Enterprise software is frequently forced upon knowledge workers. That’s why consultants tend to spend so much time talking about “adoption” and “change management” and training plans. That’s why phrases like “project champion” and “senior-level sponsor” get thrown around during the implementation phase. Corporateware is designed to be force-fed to employees by some “thou shalt” memo handed down by the boss and implemented in the back office by the IT team.

Instead, we need to build software that can grow organically within an organization, one user at a time. That means it needs to deliver benefits to individuals and small teams at the outset, and not just the organization as a whole once the solution is fully deployed. People should want to use their enterprise software.

4. Adaptability

To paraphrase Tim O’Reilly, Web 2.0 in three words goes something like this: “Users Add Value”.
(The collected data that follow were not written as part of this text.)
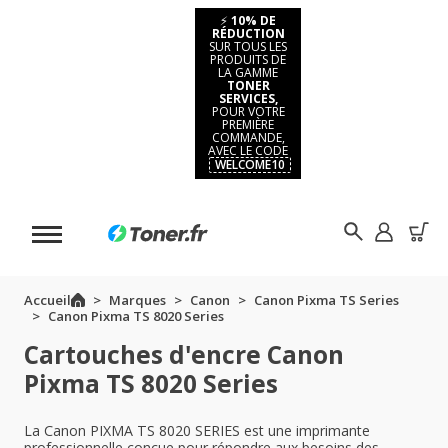
⚡
10% DE
RÉDUCTION
SUR TOUS LES
PRODUITS DE
LA GAMME
TONER
SERVICES,
POUR VOTRE
PREMIÈRE
COMMANDE,
AVEC LE CODE
WELCOME10
Accueil
Marques
Canon
Canon Pixma TS Series
Canon Pixma TS 8020 Series
Cartouches d'encre Canon
Pixma TS 8020 Series
La Canon PIXMA TS 8020 SERIES est une imprimante
professionnelle conçue pour répondre aux besoins des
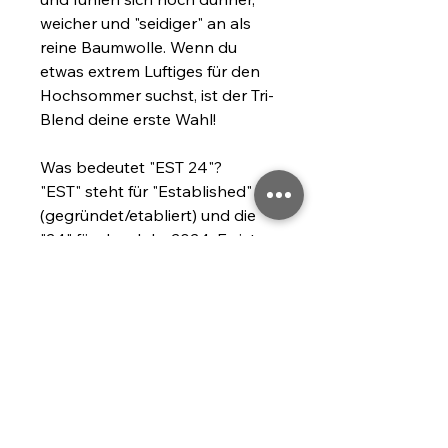
weicher und "seidiger" an als 
reine Baumwolle. Wenn du 
etwas extrem Luftiges für den 
Hochsommer suchst, ist der Tri-
Blend deine erste Wahl!
Was bedeutet "EST 24"?
"EST" steht für "Established" 
(gegründet/etabliert) und die 
"24" für das Jahr 2024. Es ist 
eine Hommage an das 
Gründungsjahr und macht 
dieses Piece zu einem echten 
Klassiker.
Age restrictions: For adults
EU Warranty: 2 years
Other compliance information: 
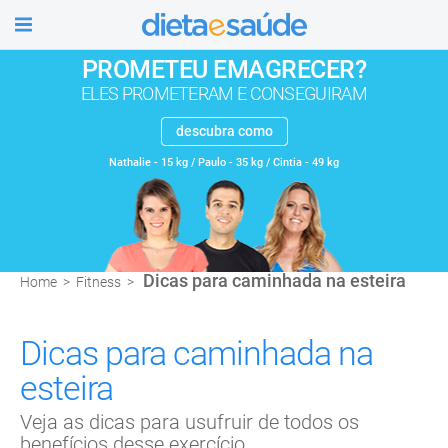
úde
PROMETEU EMAGRECER?
ELES PROMETERAM E CONSEGUIRAM
descubra como
Nathalie - 15 kg / Paulo - 35 kg / Cintia - 49 kg
Dicas para caminhada na esteira
Home
>
Fitness
>
Dicas para caminhada na
esteira
Veja as dicas para usufruir de todos os
benefícios desse exercício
This is true for any computer application, enterprise software included. It would be nice if our systems reflected that fact. The data in them needs to be able to be reused — and not by some SOA process architect, but by the end users themselves. Content should be able to be easily re-purposed, re-evaluated and shared.

5. Personalization

Traditional enterprise solutions haven’t been about the individual — they’ve been about the role that the individual was performing. People are different; they have feelings. It would be nice if Enterprise Software could allow their users’ personal preferences to be reflected, and broadcast to their peers — promoting better engagement, and community.

6. Community

Treating a user as a mere box in an org chart forgoes the notion that work is fundamentally a social activity. Improving relations between people is a key aspect of ensuring a smooth-running enterprise. This social-ness is at the core of what we do. We aren’t fleshy work-robots. How come our enterprise software seems to treat us like we are?

7. Reckless Capture

Previously, entering information into a computer was a formal activity. It was parsed, validated, organized and systematized. But Enterprise 2.0 solutions deemphasize structured data entry in favor of capturing loose collections of stuff on the off-chance that it will be useful. As storage becomes cheaper and more readily available, and as search techniques improve, the idea that humans need to scrub and condense data until it’s fit for machine consumption will go out of fashion. The Google index is filled with pages that no data technician ever entered and no analyst has ever seen.

Sometimes a golden needle hides in the haystack of unfiltered, unvetted information. Each enterprise should be comfortable with its own long tail.